Frère Philippe était un bonhomme qui s’était donné pour tâche de remettre en état les ermitages en ruines qu’il y a, de-ci de-là, dans les montagnes de Provence. Je l’ai rencontré quelquefois, longtemps après, grand, maigre, un peu voûté et taciturne, avec sa soutane rapiécée, son chapeau noir à larges bords, et portant sur l’épaule, moitié devant, moitié derrière, un long bissac de toile bleue.

Lorsqu’il avait dessein de restaurer ainsi quelque ermitage à l’abandon, avec le produit de ses quêtes il le rachetait au propriétaire, il en réparait les parois, il y suspendait une cloche. Ensuite, ayant cherché et déniché quelque bon diable qui voulût se faire ermite, il lui octroyait la cellule avec son jardinet, et lui se remettait, en faisant maigre chère, à quêter avec patience, pour relever un autre ermitage.

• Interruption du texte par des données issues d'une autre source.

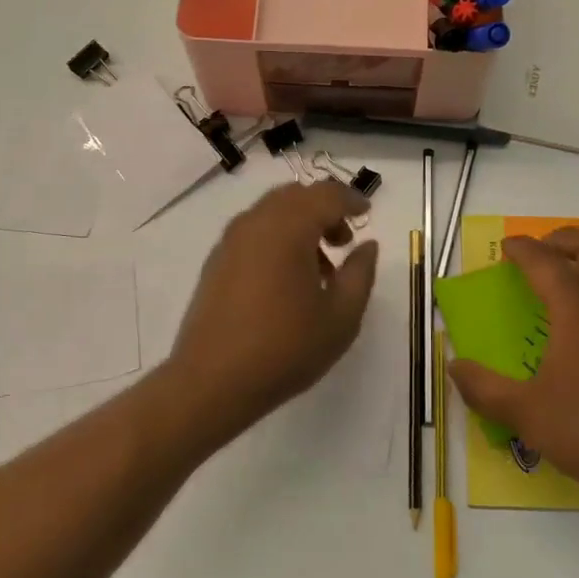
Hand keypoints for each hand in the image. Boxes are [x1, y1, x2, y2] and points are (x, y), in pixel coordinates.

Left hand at [160, 180, 378, 450]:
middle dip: (324, 209)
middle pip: (296, 196)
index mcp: (288, 228)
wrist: (212, 382)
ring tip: (319, 268)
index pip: (325, 195)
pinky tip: (286, 279)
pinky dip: (277, 238)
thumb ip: (360, 274)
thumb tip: (367, 246)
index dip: (351, 200)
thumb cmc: (285, 348)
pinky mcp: (216, 261)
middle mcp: (256, 223)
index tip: (367, 214)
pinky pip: (254, 232)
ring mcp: (230, 241)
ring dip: (300, 225)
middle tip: (344, 241)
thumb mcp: (341, 317)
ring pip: (272, 212)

La dernière fois que je le vis, il en avait rétabli, me dit-il près d’une trentaine. Vétait à la gare d’Avignon où j’allais, comme lui, prendre le train d’une heure et demie. Il faisait rudement chaud, et le pauvre frère Philippe, qui avait, vers ce temps-là, près de quatre-vingts ans, cheminait au soleil, avec sa robe noire, incliné sous son sac, qui était presque plein de blé.

– Frère Philippe, frère Philippe, lui cria un grand gars cravaté et ceinturé de rouge, vous pèse-t-il pas, le sac? Laissez que je le porte un peu.

Et le brave garçon chargea le sac du frère et le porta jusqu’à la salle où l’on donne les billets. Or, ce jeune homme, que je connaissais un peu, était un rouge de Barbentane, et, comme nos démocrates ne frayent pas beaucoup avec les robes noires, cela me rappela le bon Samaritain, tout en me faisant voir la popularité de cet homme du bon Dieu.